### [Reading passage]
----

## Part 2: Stats of the Country Music Network 

Part 2 of the assignment covers the following two exercises from week 4 of the course:
This second part requires you to have built the network of Country Musicians as described in the exercises for Week 4. You should complete the following exercise from **Part 2**.
- A. Simple network statistics and analysis
- B. Build a simple visualization of the network

### Exercise 2A. Simple network statistics and analysis

We begin with the necessary imports and after that the construction of the API url for the wiki page.

In [21]:
#Remove all variable declarations from Part1
for name in dir():
    if not name.startswith('_'):
        del globals()[name]

import urllib3, re, json, requests, random
import matplotlib.pyplot as plt
import networkx as nx
from urllib.parse import quote
import matplotlib as mpl
import numpy as np

baseurl = "https://en.wikipedia.org/w/api.php?"
action = "action=query"
title = "titles=List_of_country_music_performers"
content = "prop=revisions&rvprop=content"
dataform = "format=json"
query = "%s%s&%s&%s&%s" % (baseurl,action,title,content,dataform)
print(query)

https://en.wikipedia.org/w/api.php?action=query&titles=List_of_country_music_performers&prop=revisions&rvprop=content&format=json


Then we call this API to get this page's information. After its transformation into json format we convert it to a string form in order for us to be able to extract the performers links.

In [22]:
import urllib3, re, json, requests, random
import matplotlib.pyplot as plt
import networkx as nx
from urllib.parse import quote
import matplotlib as mpl
import numpy as np

baseurl = "https://en.wikipedia.org/w/api.php?"
action = "action=query"
title = "titles=List_of_country_music_performers"
content = "prop=revisions&rvprop=content"
dataform = "format=json"
query = "%s%s&%s&%s&%s" % (baseurl,action,title,content,dataform)
print(query)

https://en.wikipedia.org/w/api.php?action=query&titles=List_of_country_music_performers&prop=revisions&rvprop=content&format=json


Then we call this API to get this page's information. After its transformation into json format we convert it to a string form in order for us to be able to extract the performers links.

In [23]:
http = urllib3.PoolManager()
wikiresponse = http.request('GET', query)
wikisource = wikiresponse.data.decode('utf-8')

wikijson = json.loads(wikisource)
text = wikijson["query"]["pages"]
wiki_text = json.dumps(text)

Now we are going to use regex on this string in order to extract only the needed information, which in this case are the performers links. We can see that all the words that are a link are inside double brackets (for example [[The Abrams Brothers]]). Thus, it will be easy to extract all the links using "findall".

In [24]:
results = re.findall(r"\[\[(.*?)\]\]", wiki_text)

Now, we have to do some cleaning to the names of the performers. First and foremost, we are replacing all white spaces with underscores, otherwise when we transform these names into URLs we might not be able to find all of the pages. Furthermore, there are many images and other file links in the performer list page, which we can just remove them.

----

### [Your tasks]
• a. According to the country music network notebook, why are white spaces in the performer names replaced with underscores?
• b. In the country music network notebook, what surrounds every word that is a link in the retrieved page text?
• c. Pick up the country music network notebook after its final sentence and continue it.

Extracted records
----

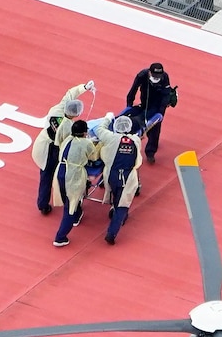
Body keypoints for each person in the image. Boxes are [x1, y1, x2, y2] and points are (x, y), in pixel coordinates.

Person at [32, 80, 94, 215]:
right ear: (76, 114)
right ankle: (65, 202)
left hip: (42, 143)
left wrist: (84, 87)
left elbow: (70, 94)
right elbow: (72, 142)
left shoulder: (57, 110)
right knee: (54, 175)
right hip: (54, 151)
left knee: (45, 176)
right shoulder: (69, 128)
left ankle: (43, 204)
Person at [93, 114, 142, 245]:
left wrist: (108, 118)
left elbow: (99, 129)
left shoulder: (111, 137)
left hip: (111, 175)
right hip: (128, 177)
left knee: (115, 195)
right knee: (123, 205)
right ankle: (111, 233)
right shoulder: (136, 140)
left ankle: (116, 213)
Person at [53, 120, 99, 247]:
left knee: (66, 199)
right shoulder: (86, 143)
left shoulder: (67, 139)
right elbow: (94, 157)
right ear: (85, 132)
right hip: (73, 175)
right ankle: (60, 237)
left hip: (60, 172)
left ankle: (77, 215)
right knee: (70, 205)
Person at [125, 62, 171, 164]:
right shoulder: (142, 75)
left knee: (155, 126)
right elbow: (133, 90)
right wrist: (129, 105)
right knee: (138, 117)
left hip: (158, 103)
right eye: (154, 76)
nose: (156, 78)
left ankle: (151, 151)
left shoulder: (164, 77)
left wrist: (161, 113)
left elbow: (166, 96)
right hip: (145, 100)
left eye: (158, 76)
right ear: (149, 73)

----

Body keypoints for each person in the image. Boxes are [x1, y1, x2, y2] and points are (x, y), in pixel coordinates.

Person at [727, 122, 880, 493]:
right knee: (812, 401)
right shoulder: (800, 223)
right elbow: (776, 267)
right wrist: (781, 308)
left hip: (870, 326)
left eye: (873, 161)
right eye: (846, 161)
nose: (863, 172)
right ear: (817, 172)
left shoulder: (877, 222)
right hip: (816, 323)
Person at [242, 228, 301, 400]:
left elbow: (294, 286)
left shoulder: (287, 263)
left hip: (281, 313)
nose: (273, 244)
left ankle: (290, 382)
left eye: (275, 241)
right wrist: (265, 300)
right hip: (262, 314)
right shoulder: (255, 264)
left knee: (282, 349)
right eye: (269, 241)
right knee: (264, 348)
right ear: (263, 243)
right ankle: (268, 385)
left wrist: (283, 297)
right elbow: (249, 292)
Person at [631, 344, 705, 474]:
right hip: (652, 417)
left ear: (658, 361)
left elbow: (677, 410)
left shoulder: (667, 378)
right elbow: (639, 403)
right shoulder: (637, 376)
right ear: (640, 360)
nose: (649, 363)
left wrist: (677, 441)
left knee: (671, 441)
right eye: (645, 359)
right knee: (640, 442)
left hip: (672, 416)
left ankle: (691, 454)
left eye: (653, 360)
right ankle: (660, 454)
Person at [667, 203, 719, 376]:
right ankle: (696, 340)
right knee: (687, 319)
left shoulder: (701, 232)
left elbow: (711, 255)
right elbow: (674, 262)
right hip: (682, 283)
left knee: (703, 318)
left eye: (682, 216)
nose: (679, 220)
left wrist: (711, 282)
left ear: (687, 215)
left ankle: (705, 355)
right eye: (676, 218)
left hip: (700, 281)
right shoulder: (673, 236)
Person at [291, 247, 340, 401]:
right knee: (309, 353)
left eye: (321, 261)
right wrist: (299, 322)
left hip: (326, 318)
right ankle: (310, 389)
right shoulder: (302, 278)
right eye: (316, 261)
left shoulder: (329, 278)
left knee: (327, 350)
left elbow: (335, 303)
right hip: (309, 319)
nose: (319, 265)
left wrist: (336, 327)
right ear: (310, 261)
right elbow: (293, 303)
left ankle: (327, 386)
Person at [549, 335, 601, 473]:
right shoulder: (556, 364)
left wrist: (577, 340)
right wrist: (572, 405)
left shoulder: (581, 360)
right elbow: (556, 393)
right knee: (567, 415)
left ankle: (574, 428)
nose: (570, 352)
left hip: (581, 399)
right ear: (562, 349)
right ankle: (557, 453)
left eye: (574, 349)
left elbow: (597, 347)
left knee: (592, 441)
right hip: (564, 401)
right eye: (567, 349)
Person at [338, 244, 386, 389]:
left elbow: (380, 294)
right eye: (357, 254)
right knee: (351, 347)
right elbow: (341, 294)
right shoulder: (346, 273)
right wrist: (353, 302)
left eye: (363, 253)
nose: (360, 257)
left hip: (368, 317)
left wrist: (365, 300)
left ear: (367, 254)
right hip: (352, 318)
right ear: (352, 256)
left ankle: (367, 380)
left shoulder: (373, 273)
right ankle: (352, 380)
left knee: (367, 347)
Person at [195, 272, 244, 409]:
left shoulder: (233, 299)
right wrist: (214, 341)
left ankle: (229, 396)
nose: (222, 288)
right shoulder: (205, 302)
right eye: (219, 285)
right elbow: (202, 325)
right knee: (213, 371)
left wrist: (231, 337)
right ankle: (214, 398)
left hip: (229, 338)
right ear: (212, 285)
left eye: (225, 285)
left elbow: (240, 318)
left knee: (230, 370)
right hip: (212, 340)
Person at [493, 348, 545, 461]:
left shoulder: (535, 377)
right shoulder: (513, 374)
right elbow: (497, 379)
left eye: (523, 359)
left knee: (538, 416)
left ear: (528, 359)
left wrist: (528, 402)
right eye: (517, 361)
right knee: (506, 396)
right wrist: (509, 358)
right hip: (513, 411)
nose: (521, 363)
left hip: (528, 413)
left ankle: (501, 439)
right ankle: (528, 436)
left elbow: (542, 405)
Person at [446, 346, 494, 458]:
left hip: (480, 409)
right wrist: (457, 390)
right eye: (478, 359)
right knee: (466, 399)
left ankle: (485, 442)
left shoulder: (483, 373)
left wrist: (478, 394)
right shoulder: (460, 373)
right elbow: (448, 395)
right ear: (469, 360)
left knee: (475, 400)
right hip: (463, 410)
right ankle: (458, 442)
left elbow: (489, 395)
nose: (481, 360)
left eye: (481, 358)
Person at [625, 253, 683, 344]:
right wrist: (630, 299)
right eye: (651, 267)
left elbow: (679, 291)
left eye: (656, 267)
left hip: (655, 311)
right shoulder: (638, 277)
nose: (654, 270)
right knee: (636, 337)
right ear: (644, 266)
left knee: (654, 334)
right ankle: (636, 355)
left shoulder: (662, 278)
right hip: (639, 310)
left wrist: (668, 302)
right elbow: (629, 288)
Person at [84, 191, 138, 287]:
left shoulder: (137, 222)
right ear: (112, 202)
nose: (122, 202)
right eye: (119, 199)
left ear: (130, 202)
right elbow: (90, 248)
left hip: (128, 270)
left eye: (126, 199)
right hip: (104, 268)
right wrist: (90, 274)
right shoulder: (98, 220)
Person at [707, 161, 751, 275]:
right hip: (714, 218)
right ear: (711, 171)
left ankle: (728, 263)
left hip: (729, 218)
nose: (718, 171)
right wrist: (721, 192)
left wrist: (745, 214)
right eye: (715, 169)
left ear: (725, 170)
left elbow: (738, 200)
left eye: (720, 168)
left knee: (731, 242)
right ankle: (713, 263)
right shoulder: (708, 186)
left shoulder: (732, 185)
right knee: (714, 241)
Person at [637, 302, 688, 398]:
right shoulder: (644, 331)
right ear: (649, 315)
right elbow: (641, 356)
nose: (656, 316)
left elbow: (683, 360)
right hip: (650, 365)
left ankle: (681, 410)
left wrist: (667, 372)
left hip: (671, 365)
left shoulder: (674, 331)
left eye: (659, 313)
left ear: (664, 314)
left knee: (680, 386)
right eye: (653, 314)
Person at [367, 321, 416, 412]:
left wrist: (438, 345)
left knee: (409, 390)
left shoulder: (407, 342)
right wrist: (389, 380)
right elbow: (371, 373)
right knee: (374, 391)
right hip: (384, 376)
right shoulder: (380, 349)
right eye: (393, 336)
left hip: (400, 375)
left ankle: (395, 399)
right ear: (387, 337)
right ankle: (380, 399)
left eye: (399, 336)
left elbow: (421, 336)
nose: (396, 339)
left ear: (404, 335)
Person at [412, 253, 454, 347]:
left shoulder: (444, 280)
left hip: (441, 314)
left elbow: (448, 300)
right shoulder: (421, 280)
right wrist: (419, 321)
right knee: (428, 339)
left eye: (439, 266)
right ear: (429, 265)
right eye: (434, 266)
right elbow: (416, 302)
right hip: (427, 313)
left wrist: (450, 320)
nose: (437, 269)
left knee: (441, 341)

----

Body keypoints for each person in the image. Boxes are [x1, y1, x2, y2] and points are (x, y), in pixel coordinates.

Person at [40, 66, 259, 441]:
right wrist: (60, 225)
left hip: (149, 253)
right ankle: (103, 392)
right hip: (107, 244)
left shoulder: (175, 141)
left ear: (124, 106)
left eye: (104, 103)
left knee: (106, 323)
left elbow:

----

### [List of answers]
• a. The names are turned into URLs. Without underscores in place of spaces, some of the performer pages might not be found.

• b. Double brackets, as in [[The Abrams Brothers]].

• c.
In [25]:
cleaned_data = [name.replace(" ", "_") for name in results if not (name.startswith("File:") or name.startswith("Image:"))]
cleaned_data = cleaned_data[1:]

Many performers have special characters, but since there are so many it is a kind of the trouble to find all of them. Just by looking at the names, the most common one is double backslash "\\\\", which we are going to remove. Also, some names have a vertical bar "|" and after that bar the simple name is represented, but after testing it out it has no influence in the construction of the performer names URLs, so there is no need to remove it. Last but not least, we noticed that some performers' URL do not actually have the name shown in the list above, but it is impossible to go one by one and check every performer's link.

In [26]:
list_of_singers = [name.replace("\\", "") for name in cleaned_data]

So, now we can start getting the information of every performer in the list. We do that with a loop where the API of each performer is build and using it we get the page's information, which is transformed into a string. The result of this loop is a list of all the performer names and their information in json format converted to text. 

In [29]:
performer_text = {}
for singer in list_of_singers:
    baseurl = "https://en.wikipedia.org/w/api.php?"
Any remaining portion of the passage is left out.